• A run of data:
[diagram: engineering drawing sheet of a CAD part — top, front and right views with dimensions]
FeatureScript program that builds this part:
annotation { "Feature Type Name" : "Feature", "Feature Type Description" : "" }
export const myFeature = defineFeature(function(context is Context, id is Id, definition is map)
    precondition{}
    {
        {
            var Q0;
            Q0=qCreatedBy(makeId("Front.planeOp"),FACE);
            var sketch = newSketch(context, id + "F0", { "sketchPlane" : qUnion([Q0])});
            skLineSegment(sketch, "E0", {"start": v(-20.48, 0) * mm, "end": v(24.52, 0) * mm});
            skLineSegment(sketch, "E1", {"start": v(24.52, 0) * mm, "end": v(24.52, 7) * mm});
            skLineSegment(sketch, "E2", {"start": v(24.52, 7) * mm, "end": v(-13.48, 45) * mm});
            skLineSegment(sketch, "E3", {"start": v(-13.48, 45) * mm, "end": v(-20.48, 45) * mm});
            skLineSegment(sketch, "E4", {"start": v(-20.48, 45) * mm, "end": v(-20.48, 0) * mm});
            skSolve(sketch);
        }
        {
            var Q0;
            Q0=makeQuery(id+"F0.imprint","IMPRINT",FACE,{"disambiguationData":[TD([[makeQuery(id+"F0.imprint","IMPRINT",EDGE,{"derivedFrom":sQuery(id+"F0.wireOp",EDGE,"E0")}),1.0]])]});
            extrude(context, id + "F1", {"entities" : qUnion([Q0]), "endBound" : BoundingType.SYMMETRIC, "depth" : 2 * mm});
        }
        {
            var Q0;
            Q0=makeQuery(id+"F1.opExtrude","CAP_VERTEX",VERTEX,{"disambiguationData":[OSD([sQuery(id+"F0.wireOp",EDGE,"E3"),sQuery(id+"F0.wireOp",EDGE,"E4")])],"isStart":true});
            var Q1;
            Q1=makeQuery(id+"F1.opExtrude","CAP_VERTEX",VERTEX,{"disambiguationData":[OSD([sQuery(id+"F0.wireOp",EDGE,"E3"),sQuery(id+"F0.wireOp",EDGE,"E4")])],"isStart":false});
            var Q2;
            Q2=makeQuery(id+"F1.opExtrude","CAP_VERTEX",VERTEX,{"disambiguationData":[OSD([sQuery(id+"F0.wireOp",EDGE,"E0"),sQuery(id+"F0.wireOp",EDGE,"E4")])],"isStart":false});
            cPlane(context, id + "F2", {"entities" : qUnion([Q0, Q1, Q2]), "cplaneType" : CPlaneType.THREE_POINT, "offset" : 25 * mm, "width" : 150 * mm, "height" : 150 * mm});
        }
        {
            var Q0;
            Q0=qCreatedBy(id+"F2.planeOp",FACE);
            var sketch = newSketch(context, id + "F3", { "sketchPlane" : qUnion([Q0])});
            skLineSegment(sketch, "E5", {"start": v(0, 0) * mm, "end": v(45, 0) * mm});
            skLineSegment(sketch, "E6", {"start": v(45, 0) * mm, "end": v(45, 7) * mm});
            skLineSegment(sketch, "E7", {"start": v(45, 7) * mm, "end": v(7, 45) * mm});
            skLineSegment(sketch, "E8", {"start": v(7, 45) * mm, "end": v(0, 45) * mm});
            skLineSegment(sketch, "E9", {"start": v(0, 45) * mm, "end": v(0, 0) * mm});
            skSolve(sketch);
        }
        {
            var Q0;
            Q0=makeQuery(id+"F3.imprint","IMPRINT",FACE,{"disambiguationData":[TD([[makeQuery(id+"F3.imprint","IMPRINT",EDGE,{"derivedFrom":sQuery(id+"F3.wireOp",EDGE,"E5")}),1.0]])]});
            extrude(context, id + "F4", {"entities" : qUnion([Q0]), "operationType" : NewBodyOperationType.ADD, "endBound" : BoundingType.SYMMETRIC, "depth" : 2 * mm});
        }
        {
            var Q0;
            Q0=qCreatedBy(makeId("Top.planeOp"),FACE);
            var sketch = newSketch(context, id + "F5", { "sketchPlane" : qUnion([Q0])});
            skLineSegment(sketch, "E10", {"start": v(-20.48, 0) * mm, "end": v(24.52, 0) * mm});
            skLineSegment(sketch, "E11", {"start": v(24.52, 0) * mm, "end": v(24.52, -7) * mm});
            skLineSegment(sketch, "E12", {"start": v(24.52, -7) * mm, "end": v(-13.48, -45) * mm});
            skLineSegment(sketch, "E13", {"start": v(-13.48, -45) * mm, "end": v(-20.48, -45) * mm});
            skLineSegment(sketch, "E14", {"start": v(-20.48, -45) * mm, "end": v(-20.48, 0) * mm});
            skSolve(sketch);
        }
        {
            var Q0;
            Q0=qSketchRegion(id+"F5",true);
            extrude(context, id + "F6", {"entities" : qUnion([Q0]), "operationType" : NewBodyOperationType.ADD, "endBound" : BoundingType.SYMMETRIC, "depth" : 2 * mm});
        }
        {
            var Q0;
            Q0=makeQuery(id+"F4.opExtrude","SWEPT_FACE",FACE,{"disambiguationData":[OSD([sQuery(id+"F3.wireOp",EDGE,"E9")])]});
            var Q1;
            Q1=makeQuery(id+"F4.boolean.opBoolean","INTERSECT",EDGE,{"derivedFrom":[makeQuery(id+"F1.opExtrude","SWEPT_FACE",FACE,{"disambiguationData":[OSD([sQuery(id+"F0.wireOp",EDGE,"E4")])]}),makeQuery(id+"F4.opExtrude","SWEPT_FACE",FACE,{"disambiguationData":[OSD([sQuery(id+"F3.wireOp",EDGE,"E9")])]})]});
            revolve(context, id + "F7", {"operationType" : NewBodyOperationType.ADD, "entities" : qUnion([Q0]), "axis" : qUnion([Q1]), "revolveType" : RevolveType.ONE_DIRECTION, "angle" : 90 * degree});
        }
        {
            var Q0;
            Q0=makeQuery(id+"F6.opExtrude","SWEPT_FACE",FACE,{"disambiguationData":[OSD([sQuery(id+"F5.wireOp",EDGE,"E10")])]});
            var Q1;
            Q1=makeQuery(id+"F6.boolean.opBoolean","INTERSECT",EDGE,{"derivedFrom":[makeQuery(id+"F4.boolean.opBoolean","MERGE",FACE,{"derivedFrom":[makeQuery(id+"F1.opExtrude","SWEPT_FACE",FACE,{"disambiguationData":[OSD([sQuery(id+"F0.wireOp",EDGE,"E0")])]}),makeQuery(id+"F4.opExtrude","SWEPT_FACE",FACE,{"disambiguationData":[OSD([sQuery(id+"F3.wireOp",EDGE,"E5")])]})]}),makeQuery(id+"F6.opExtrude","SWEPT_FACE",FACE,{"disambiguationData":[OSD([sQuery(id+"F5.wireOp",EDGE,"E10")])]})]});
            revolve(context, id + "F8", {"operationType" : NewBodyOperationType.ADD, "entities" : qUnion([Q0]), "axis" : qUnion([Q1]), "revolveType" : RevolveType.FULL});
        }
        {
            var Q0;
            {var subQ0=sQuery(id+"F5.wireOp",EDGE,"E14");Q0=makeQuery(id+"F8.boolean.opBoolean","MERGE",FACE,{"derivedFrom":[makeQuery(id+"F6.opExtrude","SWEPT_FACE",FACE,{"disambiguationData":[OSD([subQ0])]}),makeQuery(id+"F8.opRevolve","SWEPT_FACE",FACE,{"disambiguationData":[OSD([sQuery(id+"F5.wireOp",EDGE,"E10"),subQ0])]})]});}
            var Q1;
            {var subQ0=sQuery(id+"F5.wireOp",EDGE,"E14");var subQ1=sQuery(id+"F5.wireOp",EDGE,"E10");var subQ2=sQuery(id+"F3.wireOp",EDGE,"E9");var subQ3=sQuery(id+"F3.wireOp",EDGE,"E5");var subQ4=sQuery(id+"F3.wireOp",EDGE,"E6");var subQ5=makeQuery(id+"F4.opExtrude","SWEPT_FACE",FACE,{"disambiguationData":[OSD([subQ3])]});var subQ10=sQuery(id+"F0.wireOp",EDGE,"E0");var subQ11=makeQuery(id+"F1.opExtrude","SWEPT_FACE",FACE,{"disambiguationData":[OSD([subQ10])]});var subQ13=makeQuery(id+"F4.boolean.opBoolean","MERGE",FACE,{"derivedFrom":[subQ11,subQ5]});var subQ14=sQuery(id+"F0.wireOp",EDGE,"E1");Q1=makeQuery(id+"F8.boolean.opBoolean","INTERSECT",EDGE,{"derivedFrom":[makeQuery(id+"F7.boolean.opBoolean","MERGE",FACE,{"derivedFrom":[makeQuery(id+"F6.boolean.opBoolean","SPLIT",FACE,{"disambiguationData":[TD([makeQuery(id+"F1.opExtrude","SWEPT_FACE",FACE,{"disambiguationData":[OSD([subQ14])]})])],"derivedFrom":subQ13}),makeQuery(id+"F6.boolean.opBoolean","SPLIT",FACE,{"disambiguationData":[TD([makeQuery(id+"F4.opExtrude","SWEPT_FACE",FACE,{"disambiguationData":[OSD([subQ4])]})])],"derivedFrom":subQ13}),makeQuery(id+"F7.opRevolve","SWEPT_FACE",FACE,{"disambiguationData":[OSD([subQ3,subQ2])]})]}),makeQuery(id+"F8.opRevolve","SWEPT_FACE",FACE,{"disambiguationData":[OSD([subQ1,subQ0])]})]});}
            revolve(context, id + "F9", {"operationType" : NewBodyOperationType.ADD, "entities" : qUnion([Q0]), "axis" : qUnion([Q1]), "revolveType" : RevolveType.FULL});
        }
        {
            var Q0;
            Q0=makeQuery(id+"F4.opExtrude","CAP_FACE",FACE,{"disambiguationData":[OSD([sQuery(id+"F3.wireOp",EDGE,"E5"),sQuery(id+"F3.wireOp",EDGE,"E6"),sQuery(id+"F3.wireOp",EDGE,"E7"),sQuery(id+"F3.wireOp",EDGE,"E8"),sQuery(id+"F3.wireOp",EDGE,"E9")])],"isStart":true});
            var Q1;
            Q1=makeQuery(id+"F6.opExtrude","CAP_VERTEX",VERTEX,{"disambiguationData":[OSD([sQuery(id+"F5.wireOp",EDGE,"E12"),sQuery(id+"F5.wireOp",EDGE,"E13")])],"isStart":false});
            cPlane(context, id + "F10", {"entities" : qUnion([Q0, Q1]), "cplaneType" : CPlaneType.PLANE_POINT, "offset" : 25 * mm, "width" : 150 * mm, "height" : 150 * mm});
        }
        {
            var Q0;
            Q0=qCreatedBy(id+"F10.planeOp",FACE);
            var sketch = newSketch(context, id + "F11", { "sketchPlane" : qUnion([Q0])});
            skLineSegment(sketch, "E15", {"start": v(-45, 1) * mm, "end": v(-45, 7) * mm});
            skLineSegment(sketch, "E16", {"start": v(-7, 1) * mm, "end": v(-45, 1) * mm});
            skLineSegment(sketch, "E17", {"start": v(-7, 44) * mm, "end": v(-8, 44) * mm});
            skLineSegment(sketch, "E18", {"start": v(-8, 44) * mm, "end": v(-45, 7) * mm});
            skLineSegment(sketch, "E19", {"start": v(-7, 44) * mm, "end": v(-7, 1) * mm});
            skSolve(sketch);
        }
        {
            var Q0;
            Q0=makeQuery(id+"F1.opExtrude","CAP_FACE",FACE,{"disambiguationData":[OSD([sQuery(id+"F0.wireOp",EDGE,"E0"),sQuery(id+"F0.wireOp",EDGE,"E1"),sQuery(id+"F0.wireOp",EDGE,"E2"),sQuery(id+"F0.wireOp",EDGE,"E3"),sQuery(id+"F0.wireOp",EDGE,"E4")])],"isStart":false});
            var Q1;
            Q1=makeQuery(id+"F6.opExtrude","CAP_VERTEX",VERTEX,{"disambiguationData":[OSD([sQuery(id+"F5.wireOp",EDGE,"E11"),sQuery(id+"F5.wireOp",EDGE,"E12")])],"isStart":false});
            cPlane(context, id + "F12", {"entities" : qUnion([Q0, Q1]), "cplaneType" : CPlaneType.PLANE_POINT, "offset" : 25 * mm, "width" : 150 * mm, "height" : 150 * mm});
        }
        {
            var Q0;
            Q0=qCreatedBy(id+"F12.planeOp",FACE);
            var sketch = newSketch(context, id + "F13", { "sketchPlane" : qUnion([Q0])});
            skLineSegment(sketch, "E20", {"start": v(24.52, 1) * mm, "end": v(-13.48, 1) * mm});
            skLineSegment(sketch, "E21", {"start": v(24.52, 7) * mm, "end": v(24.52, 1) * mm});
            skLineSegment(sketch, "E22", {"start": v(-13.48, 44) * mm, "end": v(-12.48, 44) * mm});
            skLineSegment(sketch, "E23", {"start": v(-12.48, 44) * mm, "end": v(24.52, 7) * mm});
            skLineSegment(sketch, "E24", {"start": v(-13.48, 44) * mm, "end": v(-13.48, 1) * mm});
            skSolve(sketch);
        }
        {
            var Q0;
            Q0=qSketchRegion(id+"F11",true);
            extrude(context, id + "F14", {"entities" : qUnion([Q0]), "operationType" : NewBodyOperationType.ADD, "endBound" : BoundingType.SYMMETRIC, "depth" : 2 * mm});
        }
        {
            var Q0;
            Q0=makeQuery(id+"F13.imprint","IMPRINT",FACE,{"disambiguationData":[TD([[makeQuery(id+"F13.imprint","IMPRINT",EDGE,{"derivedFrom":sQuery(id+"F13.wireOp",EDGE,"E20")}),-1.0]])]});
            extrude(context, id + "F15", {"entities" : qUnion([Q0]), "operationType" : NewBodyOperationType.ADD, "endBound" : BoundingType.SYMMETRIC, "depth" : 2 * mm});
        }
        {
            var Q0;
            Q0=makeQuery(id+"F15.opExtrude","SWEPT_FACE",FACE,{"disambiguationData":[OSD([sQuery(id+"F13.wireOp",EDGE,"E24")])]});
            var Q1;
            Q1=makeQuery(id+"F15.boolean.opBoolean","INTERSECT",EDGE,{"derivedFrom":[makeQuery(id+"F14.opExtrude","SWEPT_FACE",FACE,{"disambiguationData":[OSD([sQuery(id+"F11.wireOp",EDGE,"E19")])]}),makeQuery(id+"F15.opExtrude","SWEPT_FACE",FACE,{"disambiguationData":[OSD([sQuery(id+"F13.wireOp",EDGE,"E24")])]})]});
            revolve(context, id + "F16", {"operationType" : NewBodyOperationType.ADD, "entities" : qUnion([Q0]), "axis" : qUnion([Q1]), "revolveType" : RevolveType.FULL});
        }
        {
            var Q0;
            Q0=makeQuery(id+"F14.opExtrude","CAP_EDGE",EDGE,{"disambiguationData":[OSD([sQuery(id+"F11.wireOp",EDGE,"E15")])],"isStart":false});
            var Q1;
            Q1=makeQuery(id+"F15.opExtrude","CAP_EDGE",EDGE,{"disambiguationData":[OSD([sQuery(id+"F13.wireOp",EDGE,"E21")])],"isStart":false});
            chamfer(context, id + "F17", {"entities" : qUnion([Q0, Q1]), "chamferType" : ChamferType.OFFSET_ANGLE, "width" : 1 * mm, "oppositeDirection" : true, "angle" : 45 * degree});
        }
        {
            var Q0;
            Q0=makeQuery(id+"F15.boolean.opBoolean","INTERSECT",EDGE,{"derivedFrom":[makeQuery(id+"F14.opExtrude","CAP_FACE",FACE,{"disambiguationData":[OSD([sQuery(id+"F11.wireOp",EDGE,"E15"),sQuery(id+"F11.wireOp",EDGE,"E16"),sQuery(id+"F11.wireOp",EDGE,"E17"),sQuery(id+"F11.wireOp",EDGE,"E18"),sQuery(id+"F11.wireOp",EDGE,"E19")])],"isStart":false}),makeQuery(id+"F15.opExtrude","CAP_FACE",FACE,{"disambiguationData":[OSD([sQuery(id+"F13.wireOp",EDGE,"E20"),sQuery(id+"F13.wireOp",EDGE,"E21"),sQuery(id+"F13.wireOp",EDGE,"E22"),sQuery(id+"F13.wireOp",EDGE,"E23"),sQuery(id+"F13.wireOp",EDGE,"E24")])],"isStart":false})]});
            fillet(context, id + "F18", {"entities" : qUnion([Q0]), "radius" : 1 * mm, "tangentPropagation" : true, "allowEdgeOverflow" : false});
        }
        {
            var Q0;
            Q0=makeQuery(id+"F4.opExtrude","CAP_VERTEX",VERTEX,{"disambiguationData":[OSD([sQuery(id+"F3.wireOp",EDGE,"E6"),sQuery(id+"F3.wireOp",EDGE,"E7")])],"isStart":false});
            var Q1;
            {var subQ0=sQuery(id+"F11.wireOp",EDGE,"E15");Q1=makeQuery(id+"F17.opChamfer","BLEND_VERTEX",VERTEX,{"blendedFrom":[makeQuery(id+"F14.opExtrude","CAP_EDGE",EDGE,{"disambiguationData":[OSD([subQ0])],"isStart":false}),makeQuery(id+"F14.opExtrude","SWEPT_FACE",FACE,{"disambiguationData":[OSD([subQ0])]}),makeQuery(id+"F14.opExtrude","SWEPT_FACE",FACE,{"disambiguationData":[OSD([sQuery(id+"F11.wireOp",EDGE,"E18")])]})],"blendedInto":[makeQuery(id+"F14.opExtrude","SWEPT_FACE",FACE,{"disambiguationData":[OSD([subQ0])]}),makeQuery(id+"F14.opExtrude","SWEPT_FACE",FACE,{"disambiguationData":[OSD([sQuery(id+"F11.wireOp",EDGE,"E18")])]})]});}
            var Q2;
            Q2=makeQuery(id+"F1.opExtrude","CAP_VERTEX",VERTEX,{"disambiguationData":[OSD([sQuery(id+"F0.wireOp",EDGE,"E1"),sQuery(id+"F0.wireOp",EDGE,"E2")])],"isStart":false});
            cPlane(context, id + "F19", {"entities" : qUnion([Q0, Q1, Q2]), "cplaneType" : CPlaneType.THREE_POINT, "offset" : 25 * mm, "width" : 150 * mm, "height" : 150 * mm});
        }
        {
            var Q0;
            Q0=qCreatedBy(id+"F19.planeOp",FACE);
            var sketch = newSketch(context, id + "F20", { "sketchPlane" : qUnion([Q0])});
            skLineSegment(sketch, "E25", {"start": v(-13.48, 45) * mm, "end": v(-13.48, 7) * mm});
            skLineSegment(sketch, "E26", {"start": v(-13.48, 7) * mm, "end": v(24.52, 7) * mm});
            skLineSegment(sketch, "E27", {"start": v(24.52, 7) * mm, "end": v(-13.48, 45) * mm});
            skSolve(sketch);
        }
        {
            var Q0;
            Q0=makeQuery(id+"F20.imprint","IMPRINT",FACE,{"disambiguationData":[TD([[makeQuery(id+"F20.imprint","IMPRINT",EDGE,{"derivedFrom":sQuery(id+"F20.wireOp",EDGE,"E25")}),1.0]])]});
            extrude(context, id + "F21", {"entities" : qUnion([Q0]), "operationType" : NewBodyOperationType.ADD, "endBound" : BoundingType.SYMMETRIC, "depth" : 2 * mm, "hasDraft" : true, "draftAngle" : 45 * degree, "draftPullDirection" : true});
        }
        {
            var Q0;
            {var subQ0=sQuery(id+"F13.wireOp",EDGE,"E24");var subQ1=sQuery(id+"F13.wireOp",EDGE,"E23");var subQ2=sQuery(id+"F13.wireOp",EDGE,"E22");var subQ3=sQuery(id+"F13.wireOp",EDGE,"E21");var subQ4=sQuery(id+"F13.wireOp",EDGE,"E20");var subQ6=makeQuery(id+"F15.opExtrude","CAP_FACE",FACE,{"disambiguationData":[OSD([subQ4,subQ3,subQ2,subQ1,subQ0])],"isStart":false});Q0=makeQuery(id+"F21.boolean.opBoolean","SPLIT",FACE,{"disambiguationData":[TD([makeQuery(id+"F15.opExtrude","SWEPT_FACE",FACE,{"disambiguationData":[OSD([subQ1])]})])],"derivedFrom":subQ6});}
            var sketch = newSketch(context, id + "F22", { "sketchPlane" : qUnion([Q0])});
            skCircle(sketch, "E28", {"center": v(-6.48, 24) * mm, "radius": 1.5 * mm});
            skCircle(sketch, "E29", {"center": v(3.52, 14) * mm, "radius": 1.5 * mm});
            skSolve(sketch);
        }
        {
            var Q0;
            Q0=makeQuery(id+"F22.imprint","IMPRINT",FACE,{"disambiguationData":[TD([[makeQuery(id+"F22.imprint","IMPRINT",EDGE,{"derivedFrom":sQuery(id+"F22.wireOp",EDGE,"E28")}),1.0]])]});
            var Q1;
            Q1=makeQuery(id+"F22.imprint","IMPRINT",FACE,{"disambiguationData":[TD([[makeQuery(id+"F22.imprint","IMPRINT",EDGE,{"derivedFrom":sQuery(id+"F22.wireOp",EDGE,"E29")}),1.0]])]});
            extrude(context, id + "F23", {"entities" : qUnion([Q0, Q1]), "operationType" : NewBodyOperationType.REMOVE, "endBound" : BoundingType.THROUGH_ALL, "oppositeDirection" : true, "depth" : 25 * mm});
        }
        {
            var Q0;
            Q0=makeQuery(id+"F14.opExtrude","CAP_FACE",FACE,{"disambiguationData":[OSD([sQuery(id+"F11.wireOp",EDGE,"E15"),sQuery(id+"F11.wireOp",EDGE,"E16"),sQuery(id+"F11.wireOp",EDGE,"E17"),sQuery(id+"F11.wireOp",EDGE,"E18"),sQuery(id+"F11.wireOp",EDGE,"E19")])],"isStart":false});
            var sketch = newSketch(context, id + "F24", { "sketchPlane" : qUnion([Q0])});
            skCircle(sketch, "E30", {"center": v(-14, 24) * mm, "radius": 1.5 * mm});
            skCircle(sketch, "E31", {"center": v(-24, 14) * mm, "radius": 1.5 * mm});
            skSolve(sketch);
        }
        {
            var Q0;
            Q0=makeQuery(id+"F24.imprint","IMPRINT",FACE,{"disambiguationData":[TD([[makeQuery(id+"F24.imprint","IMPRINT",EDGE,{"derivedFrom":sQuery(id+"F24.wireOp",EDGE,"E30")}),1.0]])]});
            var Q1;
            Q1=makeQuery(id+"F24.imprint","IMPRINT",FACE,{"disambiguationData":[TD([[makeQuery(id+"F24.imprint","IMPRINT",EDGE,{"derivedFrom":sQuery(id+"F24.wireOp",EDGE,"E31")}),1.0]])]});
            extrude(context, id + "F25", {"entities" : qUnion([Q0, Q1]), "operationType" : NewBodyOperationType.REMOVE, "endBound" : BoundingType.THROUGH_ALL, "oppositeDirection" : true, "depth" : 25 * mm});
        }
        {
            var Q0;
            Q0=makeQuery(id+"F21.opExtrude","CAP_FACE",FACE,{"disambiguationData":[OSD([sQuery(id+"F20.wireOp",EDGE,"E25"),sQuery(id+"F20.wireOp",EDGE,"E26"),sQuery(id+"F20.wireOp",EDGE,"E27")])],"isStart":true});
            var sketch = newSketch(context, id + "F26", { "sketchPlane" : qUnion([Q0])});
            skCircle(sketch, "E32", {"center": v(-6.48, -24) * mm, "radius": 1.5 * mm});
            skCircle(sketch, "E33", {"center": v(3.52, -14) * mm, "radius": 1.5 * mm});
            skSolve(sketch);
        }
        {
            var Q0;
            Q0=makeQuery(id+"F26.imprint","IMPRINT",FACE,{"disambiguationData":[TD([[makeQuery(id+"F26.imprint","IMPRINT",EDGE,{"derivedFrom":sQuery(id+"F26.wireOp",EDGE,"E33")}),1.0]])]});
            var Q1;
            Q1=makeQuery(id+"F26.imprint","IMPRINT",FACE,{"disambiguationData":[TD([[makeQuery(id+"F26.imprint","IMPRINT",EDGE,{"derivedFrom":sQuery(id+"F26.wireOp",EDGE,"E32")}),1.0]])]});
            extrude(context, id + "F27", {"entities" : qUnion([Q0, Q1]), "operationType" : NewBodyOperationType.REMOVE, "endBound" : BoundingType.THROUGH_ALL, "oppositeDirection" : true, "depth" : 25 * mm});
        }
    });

• Your instructions: Print the lines from the start of the data through the line containing "export const myFeature", keeping them identical to the original.

• Task response:
[diagram: engineering drawing sheet of a CAD part — top, front and right views with dimensions]
FeatureScript program that builds this part:
annotation { "Feature Type Name" : "Feature", "Feature Type Description" : "" }
export const myFeature = defineFeature(function(context is Context, id is Id, definition is map)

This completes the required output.